Work order -> Until you reach the line containing "photomicrograph exhibits IHC", reproduce each line of the listing exactly, please, and include that line as well.

Data for this exercise ->
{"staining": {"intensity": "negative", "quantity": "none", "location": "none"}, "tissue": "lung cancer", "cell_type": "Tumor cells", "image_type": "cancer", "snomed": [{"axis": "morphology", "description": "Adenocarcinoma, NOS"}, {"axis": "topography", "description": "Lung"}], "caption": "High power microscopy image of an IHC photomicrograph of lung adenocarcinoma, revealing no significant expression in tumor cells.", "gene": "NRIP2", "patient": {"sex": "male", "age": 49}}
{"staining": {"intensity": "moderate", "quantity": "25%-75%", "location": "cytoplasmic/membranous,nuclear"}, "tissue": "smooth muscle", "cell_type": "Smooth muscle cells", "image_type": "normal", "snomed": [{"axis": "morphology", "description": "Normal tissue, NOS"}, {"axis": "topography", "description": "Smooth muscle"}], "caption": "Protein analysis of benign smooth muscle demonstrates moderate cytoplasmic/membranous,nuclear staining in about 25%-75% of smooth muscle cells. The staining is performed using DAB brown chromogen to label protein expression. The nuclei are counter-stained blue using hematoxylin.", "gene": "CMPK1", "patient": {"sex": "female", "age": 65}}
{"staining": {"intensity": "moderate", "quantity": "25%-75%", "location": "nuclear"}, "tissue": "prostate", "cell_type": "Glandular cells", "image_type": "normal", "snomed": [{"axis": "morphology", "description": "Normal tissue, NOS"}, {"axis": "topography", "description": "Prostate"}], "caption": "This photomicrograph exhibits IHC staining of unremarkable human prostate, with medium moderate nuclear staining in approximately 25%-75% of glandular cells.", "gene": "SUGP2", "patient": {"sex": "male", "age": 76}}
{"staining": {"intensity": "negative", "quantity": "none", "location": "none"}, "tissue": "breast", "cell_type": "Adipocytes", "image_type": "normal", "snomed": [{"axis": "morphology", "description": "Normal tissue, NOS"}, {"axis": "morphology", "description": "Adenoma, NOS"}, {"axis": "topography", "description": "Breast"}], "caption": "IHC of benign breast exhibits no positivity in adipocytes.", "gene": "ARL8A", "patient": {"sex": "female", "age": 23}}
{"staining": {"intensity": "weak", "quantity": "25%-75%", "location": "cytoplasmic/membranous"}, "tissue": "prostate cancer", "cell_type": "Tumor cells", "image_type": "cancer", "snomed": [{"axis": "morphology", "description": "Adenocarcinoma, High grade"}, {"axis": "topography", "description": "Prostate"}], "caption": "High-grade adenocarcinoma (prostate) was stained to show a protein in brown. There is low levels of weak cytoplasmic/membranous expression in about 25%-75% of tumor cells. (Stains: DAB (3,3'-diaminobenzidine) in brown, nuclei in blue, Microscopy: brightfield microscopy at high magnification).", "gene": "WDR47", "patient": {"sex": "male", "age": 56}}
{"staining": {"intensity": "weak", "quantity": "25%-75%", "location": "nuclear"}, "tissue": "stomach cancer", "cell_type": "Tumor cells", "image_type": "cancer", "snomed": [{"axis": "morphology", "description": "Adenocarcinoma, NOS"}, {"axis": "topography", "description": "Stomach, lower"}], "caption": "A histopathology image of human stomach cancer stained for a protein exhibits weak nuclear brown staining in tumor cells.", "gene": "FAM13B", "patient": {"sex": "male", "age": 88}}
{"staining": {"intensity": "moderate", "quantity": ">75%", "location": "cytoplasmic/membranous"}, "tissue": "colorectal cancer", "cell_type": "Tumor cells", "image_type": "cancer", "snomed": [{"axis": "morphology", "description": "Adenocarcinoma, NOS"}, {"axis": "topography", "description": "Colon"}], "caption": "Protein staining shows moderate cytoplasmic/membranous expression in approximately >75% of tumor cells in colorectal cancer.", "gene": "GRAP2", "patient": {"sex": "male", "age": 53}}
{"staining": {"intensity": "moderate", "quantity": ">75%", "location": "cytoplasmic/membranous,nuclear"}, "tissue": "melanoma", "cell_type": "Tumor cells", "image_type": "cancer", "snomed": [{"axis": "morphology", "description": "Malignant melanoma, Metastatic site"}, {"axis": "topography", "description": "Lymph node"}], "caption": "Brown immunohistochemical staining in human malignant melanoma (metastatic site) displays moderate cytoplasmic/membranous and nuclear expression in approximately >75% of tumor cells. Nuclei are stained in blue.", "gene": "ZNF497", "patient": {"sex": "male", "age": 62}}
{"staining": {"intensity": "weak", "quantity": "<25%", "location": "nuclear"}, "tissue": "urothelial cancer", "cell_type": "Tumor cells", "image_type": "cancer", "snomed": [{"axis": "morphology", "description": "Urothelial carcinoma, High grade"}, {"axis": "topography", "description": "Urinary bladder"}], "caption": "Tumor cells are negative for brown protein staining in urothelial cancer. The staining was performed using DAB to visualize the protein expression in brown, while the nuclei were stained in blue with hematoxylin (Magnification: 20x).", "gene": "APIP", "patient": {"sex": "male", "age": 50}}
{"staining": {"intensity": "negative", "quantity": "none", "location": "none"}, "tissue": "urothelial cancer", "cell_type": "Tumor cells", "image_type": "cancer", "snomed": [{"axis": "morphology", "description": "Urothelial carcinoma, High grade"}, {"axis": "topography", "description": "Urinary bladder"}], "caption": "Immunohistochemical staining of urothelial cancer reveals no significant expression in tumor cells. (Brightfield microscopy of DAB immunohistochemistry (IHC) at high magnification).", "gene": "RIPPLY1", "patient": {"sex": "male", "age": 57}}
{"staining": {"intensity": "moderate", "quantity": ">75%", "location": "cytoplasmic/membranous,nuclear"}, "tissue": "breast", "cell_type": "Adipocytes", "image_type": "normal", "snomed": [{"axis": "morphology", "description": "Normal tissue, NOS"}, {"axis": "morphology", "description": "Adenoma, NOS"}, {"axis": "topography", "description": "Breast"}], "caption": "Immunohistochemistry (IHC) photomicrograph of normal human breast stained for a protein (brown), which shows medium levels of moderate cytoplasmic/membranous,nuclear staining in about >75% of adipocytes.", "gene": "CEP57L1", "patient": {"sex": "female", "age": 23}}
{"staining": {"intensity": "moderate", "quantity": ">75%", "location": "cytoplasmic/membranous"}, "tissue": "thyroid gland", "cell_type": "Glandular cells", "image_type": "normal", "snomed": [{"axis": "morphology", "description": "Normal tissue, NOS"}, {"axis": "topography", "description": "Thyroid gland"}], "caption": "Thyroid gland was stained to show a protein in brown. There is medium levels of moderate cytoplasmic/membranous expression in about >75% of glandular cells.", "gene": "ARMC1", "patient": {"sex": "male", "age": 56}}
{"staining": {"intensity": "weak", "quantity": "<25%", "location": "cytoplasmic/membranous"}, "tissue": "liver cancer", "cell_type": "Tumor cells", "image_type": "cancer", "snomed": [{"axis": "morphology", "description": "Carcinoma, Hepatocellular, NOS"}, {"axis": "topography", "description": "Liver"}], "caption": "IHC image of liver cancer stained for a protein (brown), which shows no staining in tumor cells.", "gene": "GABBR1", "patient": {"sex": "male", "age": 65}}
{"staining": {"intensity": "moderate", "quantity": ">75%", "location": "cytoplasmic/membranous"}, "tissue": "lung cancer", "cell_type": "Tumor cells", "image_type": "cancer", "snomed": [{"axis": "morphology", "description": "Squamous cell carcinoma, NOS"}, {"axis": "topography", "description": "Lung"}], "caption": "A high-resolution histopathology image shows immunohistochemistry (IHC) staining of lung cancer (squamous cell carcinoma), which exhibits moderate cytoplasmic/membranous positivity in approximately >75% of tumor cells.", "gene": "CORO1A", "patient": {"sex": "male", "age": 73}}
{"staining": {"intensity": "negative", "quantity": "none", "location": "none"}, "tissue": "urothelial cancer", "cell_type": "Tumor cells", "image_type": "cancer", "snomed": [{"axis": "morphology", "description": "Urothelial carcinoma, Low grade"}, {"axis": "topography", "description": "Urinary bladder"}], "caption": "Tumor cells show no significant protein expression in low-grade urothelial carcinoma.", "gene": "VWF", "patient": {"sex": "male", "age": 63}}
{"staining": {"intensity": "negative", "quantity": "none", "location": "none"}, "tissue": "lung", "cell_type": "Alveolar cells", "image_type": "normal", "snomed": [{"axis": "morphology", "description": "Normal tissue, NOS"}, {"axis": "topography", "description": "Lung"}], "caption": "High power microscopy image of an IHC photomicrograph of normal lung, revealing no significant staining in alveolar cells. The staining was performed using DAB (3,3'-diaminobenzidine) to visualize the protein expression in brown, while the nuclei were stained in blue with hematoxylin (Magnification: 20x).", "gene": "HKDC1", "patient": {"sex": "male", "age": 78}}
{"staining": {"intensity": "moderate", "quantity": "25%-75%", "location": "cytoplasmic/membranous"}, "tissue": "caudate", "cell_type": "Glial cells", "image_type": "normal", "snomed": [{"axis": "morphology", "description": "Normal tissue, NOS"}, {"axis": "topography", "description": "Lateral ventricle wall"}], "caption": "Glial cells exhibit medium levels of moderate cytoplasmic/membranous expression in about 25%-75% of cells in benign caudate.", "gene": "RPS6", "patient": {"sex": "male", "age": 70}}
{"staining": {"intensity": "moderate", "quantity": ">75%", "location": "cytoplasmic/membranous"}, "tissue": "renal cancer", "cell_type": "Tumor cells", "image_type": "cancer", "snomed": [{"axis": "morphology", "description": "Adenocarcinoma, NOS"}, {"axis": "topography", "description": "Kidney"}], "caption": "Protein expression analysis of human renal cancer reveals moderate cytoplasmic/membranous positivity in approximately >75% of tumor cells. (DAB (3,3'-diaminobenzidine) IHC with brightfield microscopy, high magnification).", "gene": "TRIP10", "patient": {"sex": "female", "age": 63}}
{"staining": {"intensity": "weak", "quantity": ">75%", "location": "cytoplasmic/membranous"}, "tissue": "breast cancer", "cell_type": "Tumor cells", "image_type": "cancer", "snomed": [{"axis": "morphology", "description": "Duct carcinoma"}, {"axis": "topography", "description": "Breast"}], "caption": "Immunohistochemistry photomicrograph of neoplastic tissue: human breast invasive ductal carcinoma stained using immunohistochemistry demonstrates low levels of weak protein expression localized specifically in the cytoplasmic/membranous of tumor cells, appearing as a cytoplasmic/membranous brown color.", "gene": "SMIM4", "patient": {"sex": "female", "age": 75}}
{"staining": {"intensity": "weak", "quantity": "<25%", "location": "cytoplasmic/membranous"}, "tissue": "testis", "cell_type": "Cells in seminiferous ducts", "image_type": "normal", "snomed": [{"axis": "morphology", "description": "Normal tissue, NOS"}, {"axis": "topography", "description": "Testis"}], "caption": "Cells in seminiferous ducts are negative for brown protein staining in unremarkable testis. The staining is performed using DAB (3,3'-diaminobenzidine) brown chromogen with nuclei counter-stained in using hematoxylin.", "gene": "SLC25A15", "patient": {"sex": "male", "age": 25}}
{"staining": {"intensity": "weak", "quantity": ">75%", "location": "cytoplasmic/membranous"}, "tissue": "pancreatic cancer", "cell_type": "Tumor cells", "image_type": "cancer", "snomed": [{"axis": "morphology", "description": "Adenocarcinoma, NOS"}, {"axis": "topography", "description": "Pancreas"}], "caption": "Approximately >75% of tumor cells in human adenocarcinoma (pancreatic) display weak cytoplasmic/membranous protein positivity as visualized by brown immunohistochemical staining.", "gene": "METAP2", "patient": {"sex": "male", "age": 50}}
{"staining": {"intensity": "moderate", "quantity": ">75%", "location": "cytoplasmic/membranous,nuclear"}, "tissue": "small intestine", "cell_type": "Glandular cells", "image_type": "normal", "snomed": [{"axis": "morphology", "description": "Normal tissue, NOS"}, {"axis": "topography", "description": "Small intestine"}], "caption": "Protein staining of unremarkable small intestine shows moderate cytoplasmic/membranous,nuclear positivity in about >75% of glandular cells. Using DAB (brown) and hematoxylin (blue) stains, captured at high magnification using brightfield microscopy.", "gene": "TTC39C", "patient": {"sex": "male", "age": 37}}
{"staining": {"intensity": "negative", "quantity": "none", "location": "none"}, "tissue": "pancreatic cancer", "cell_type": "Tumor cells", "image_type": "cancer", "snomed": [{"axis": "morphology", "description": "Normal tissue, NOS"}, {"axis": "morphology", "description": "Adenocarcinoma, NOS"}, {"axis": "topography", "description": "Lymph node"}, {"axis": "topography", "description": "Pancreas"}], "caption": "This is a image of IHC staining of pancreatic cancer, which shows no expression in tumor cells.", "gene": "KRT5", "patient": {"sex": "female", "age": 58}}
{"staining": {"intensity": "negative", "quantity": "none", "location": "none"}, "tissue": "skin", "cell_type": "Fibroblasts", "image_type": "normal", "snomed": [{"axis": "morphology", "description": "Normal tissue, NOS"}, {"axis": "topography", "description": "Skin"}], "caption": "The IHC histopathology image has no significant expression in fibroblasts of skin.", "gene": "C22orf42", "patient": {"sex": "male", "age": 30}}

Expected answer ->
{"staining": {"intensity": "negative", "quantity": "none", "location": "none"}, "tissue": "lung cancer", "cell_type": "Tumor cells", "image_type": "cancer", "snomed": [{"axis": "morphology", "description": "Adenocarcinoma, NOS"}, {"axis": "topography", "description": "Lung"}], "caption": "High power microscopy image of an IHC photomicrograph of lung adenocarcinoma, revealing no significant expression in tumor cells.", "gene": "NRIP2", "patient": {"sex": "male", "age": 49}}
{"staining": {"intensity": "moderate", "quantity": "25%-75%", "location": "cytoplasmic/membranous,nuclear"}, "tissue": "smooth muscle", "cell_type": "Smooth muscle cells", "image_type": "normal", "snomed": [{"axis": "morphology", "description": "Normal tissue, NOS"}, {"axis": "topography", "description": "Smooth muscle"}], "caption": "Protein analysis of benign smooth muscle demonstrates moderate cytoplasmic/membranous,nuclear staining in about 25%-75% of smooth muscle cells. The staining is performed using DAB brown chromogen to label protein expression. The nuclei are counter-stained blue using hematoxylin.", "gene": "CMPK1", "patient": {"sex": "female", "age": 65}}
{"staining": {"intensity": "moderate", "quantity": "25%-75%", "location": "nuclear"}, "tissue": "prostate", "cell_type": "Glandular cells", "image_type": "normal", "snomed": [{"axis": "morphology", "description": "Normal tissue, NOS"}, {"axis": "topography", "description": "Prostate"}], "caption": "This photomicrograph exhibits IHC staining of unremarkable human prostate, with medium moderate nuclear staining in approximately 25%-75% of glandular cells.", "gene": "SUGP2", "patient": {"sex": "male", "age": 76}}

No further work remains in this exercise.